The sense of creeping terror grows at the piece’s expert halfway-point switch, as soft synthesizers creep in and Revisitor’s vocals become a raspy whisper. When both his voice and the beat increase in volume and intensity (including an equally amusing and frightening sequence where he names drugs, medications and abstract concepts), he’s got you right in the palm of his hand. More than once while listening in headphones, I caught myself glancing nervously behind me, half-expecting to see a figure just around the corner, out of sight.
The album closes with Ammonium Night, an instrumental piece that evokes growth and the wildness of nature (perhaps owed to the use of ammonium as a fertilizer). It’s very telling that this piece has the distinct feel of Revisitor’s work without the appearance of his voice; it’s not just the instrumentation, but the feeling of the keyboards and synth tones that suggests his steady hand in production. As synthetic tones pop up left and right, the running theme of the piece is slow, steady growth, a thesis explored further in the music video (see below).
About halfway through, the piece switches from a slow but steady beat to a synthetic waltz-time groove, becoming more meditative as a result. You can almost hear the plants growing, the signs of life popping up all around you; if you listen very closely, you can hear Paterson’s undeniable artistic and creative growth too. So ends the record – though, if you’re like me, it’s a cue to press play and begin it all over again.
In summation, you need to hear this; to me, it’s as good as the underground gets. “Reforestation” is a fascinating, layered record that seems to grow new roots and fathoms of meaning the more I listen to it. Maybe you won’t hear the same things in it that I do, and that’s okay; your perspective on the record will undoubtedly be shaped by your own preferences and experiences that you bring into your own listening and evaluation.
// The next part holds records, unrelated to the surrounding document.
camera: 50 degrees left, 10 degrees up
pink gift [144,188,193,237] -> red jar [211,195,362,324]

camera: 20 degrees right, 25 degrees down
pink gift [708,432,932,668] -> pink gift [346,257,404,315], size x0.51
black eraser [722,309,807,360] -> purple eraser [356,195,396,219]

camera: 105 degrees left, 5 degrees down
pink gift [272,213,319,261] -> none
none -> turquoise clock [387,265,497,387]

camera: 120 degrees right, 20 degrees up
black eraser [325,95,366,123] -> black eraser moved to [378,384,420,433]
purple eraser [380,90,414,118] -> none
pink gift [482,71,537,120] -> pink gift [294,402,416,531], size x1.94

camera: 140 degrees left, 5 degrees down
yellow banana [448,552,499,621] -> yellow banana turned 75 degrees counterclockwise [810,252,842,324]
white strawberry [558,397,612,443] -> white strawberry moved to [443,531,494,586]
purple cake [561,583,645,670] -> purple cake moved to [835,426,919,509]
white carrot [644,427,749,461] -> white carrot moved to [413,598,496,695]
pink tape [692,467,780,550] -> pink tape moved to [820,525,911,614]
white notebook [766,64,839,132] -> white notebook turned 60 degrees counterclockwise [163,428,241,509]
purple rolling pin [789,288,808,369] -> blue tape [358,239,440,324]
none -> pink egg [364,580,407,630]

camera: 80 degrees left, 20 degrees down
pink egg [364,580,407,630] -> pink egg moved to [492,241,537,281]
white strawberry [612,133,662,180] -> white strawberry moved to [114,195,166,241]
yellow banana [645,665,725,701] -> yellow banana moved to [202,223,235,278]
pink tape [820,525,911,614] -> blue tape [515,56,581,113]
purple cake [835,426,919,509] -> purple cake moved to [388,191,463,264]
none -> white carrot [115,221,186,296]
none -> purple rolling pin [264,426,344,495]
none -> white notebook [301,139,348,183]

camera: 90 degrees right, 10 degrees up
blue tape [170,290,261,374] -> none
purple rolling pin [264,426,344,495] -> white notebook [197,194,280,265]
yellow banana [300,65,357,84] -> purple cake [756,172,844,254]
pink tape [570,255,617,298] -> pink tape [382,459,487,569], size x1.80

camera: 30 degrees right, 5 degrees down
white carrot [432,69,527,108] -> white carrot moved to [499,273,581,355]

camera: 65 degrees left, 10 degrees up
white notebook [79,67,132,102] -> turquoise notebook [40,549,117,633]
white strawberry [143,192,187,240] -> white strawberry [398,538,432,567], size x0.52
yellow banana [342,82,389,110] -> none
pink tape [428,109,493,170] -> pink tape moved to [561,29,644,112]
But whatever you take away from this record, you can’t deny that this is an experience you can only get by listening to underground music – and regional underground music at that, which has been very important to me (and Music In Motion) for a long time. This is music that only Sam Paterson could make, and thank goodness he did. There is no substitute.
This record kicks ass. Go listen to it.